Rahm Emanuel has left the White House and begun to work his way towards the mayor’s office in Chicago. His website is making a very obviously play on his recent experience as President Barack Obama’s Chief of Staff in the fact that it looks extremely similar to Obama’s own website design — there’s even an “En Español” section.
So, then, I have to stop and wonder if Emanuel’s Latino strategy in Chicago is going to go the way of his national Latino strategy. You remember that one, don’t you? The no-immigration-reform-until-2013 strategy? This is what was reported about Emanuel’s immigration reform strategy:
“Rep. Rahm Emanuel of Illinois, an architect of the Democratic campaign that regained control of the House last year, says his party will not attempt comprehensive immigration reform until at least the second term of a prospective Democratic president.”

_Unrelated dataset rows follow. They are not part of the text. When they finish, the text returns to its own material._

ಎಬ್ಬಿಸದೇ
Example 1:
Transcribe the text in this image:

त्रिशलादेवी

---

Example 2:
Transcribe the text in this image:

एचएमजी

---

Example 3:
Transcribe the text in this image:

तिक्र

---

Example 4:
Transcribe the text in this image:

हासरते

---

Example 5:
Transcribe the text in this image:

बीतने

Which is a roundabout way of saying that Latinos are not important to your immediate, or even long-term, political goals. It will be interesting to see Emanuel take this strategy to Chicago, which according to the most recent 2009 estimates from the Census, boasts a population where almost 1 in 3 people are Latino. Though the 2010 numbers have not yet been released, in 2009 the city counted about 2.8 million people and about 774,000 of them Latino; that’s 27%.

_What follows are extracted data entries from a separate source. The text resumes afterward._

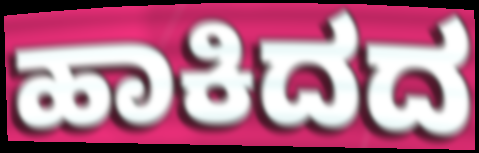
ಹಾಕಿದದ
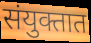
संयुक्तात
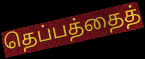
தெப்பத்தைத்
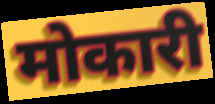
मोकारी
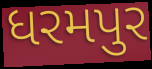
ધરમપુર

Now we’ve all bitched and moaned about how Latinos don’t vote, but we’re also very fickle beings, because if you think back to last month, Latinos saved the Democrats, the Senate and Harry Reid. So the point is that Latinos do vote, and they tend to vote Democrat, and there are lots of Latinos in Chicago, and Emanuel hasn’t shown up to now that he cares. Is including a Spanish language portion of your website enough? Taking a cursory look at this “issues” list shows that he pointedly cares about LGBT issues, but doesn’t list any other special interest groups.
I’m not an insider and I don’t know Emanuel’s long-term strategy but I think it would be foolish of him — or any of the other Chicago mayoral contenders — to repeat his immigration reform debacle.